A journal article entitled Mesoscale variations of the atmospheric snow-line over the northern Sierra Nevada: Multi-year statistics, case study, and mechanisms by J. Minder and D. Kingsmill, was recently published in the March 2013 issue of the Journal of Atmospheric Science.

Observations from several mountain ranges reveal that the height of the transition from snowfall to rainfall, the snow-line, can intersect the terrain at an elevation hundreds of meters below its elevation in the free air upwind. This lowering of the snowline over several km of horizontal distance affects both the accumulation of mountain snowpack and the generation of storm runoff. A unique multi-year view of this behavior based on data from profiling radars in the northern Sierra Nevada deployed as part of NOAA's Hydrometeorology Testbed is presented. Data from three years of storms show that the lowering of the snow-line is a feature common to nearly all major storms, with an average snow-line drop of 170m.

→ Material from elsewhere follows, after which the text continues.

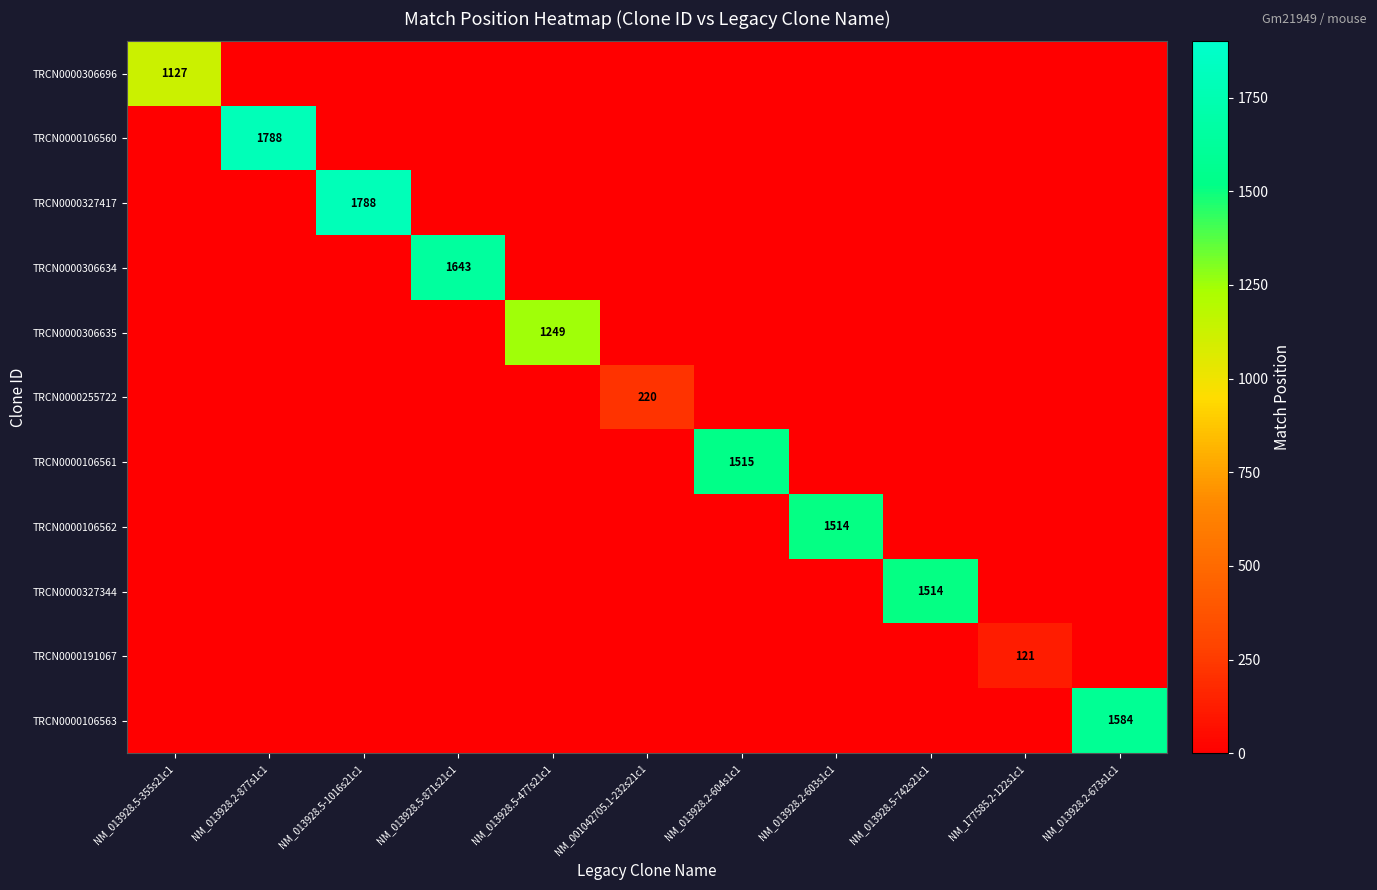

The TRCN0000106562 series shows 1514 at NM_013928.2-603s1c1. True or false?

True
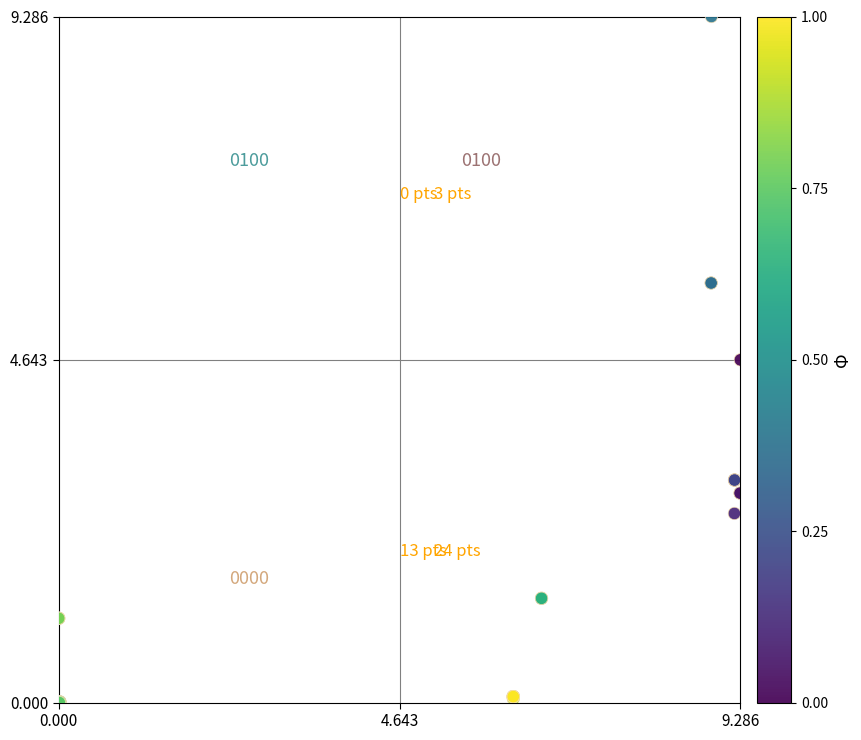

What Y value in the scatter plot is closest to 4?

4.6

The behavior of the snow-line is investigated in detail for a major storm over the northern Sierra Nevada. Comparisons of observations from balloon soundings and profiling radars with high-resolution computer simulations using the Weather Research and Forecasting (WRF) model show that WRF is capable of reproducing the observed lowering of the snow-line in a realistic manner. Modeling results suggest that radar profiler networks may substantially underestimate the lowering by failing to resolve horizontal snow-line variations in close proximity to the mountainside. Analysis of model output indicates that air temperature processes related to the atmospheric blocking effect of the terrain, localized cooling due to melting of terrain-enhanced snowfall, and variations in the depth of the melting layer all play important roles. Simulations are surprisingly insensitive to model horizontal resolution but have important sensitivities to model physics.


Minder, J.R. and D.E. Kingsmill, 2013: Mesoscale Variations of the Atmospheric Snow Line over the Northern Sierra Nevada: Multiyear Statistics, Case Study, and Mechanisms. J. Atmos. Sci., 70, 916–938, doi:10.1175/JAS-D-12-0194.1.


Basemap of observing systems Event-based climatology from major storms during three cool seasons
Top: Basemap of observing systems employed in this study. Bottom: Event-based climatology from major storms during three cool seasons (2005/06, 2006/07 and 2007/08).